[Saved entries]
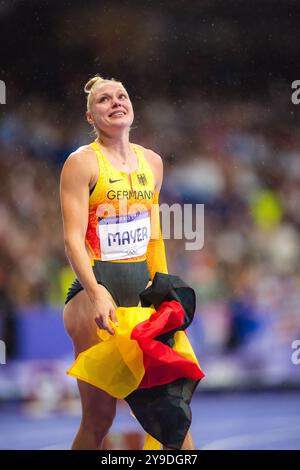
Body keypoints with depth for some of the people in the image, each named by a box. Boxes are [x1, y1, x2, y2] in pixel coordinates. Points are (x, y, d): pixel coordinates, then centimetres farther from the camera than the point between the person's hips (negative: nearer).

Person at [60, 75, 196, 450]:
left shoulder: (151, 162, 13)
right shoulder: (82, 162, -5)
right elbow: (73, 238, -14)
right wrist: (97, 293, -26)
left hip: (142, 287, 6)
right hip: (98, 290, -6)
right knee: (99, 415, -5)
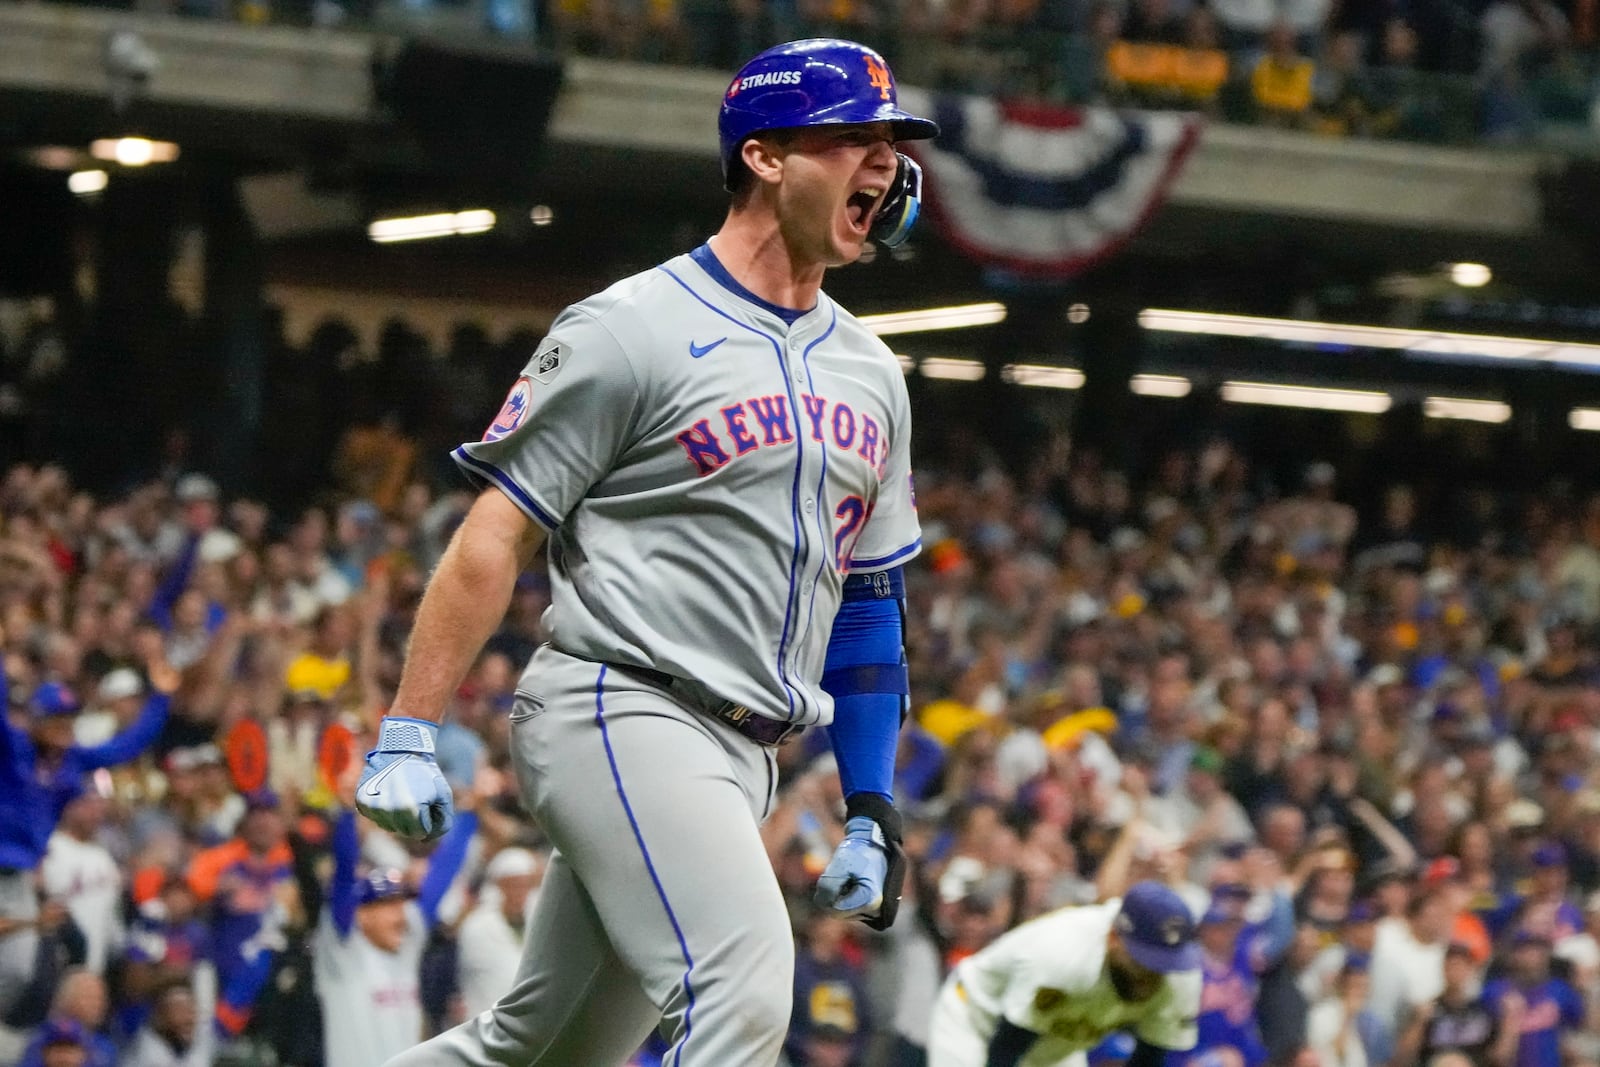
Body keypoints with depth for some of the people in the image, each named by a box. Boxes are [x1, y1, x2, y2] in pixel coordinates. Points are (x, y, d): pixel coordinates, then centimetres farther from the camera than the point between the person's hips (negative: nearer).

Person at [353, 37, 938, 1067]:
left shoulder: (871, 374, 17)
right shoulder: (631, 329, -6)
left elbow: (868, 595, 22)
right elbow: (496, 535, -7)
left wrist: (873, 811, 15)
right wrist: (410, 735, -14)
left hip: (740, 763, 8)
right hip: (622, 711, -8)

* _Requirement_
From the first line above down to the line with "right knee: (99, 415, -5)", reproduce every line and no others, omitting pictures.

* _Your response_
Body keypoints with depth for some of the people in the image, each named by a box. Boxes are [x1, y1, x2, y2] in pixel coordinates. Points are (x, y, d): pixel coordinates, then centimetres farther from the camera than the point between the person's hips (negative: nearer).

Person at [60, 75, 196, 450]:
left shoulder: (151, 162, 13)
right shoulder: (82, 162, -5)
right elbow: (73, 238, -14)
right wrist: (97, 293, -26)
left hip: (142, 287, 6)
right hip: (98, 290, -6)
right knee: (99, 415, -5)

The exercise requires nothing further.